Records from a dataset
++++++
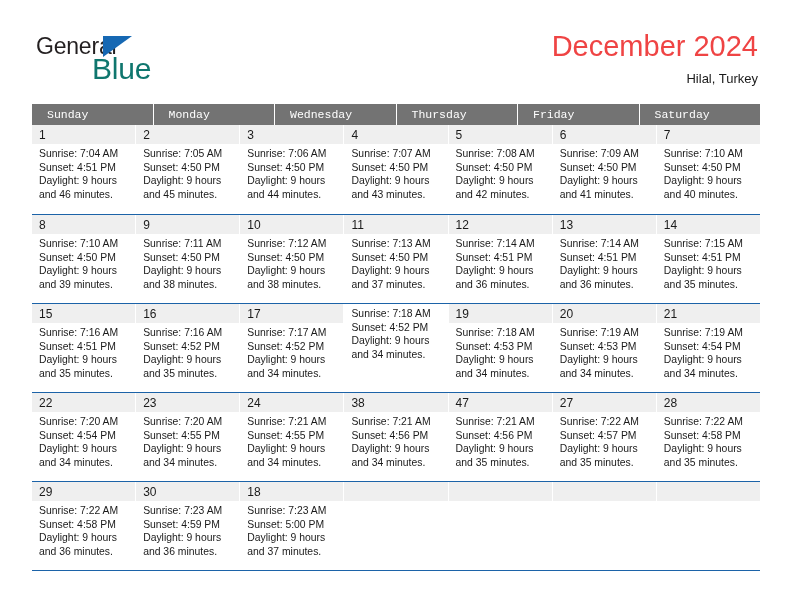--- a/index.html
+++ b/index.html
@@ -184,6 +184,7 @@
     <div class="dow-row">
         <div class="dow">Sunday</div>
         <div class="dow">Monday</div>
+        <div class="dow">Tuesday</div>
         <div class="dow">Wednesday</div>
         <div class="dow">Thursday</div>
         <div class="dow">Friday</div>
++++++
What you should do -
Search the records for the word "class" and copy every line where it occurs.

Reply -
     <div class="dow-row">
         <div class="dow">Sunday</div>
         <div class="dow">Monday</div>
+        <div class="dow">Tuesday</div>
         <div class="dow">Wednesday</div>
         <div class="dow">Thursday</div>
         <div class="dow">Friday</div>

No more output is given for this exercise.